Many years ago, I had a client, many of whose staff were members of a Roman Catholic religious order. They were impressive people. But one thing about them really caught my attention: among the vows they'd taken (which included vows of chastity and of poverty), they had taken vows of charity. One stricture of this vow was that they didn't criticize others.
I've thought a lot about that. What a challenging, life-transforming thing, to make a holy vow not to criticize others. Imagine the kind of person you could become.
Well, there's more than one side to everything. Turns out among those they couldn't criticize were their leaders. This allowed bad behavior to go unaddressed, and a scandal festered in the organization for years, leading to predictably bad ends for everyone. The Pope has since rescinded their vow of charity, as it clearly did more harm than good.
Charity is a good thing. But so is criticism.

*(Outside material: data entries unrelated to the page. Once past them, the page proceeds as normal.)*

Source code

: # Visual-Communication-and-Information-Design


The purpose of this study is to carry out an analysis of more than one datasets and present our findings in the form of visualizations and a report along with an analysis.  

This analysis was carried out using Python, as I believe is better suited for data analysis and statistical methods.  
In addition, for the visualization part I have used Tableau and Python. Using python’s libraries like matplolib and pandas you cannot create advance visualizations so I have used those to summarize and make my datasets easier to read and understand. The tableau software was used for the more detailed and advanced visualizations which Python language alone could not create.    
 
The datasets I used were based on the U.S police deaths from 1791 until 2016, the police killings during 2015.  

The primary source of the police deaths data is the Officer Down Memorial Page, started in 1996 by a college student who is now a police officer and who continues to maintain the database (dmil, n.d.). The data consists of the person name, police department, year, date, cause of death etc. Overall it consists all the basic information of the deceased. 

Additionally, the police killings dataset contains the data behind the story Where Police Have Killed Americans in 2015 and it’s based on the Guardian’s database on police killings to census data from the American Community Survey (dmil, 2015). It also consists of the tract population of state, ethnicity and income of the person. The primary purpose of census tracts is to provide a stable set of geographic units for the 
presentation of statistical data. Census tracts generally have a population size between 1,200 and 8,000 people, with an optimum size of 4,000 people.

All this to say, I won't be taking a vow of charity any time soon. And neither, thank goodness, will The Agitator, as announced at No More Mr Nice Guy:
Increasingly the world is counting on NGOs to do their thing in a timely and competent fashion. And increasingly this simply isn't happening. Too many nonprofits have grown bureaucratic, defensive, risk adverse and lazy. We plan to get specific and put the spotlight on the idiocy of incompetence, timidity, and sloth.
It's easier to aim a withering critique and something than it is to fix it. And in the nicey-nice world of nonprofits, sharp criticism is outside the norm. I know that, because I get the complaints when I go after something like a stupid nonprofit ad. And most complaints are from people not targeted by the criticism.
I'm with Tom and Roger. Fundraising is too important to sweep badness under the rug. There are common destructive practices that need to be scorned and/or laughed out of existence, and criticism is the first step in doing that. I don't plan on being either more or less of a nice guy than I was before.